--- Source material ---

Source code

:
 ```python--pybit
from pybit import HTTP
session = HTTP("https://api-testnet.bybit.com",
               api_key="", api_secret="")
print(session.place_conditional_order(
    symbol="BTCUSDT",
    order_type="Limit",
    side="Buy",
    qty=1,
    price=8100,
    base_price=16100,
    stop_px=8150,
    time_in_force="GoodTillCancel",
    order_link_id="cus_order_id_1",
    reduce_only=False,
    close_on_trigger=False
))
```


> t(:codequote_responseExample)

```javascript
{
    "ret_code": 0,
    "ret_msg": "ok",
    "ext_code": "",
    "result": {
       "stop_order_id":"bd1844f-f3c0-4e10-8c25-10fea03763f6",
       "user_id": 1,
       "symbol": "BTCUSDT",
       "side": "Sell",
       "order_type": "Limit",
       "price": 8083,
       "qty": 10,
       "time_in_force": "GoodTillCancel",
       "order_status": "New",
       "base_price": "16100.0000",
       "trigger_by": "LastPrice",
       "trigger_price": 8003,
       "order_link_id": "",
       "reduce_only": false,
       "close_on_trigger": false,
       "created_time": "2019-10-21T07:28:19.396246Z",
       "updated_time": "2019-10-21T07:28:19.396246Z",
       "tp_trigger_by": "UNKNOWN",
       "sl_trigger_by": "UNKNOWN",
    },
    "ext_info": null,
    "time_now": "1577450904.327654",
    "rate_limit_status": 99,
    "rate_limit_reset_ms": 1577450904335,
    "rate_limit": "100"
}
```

---

Your answer should be a single number: the count of lines in the listing that hold "session".

## Written response
2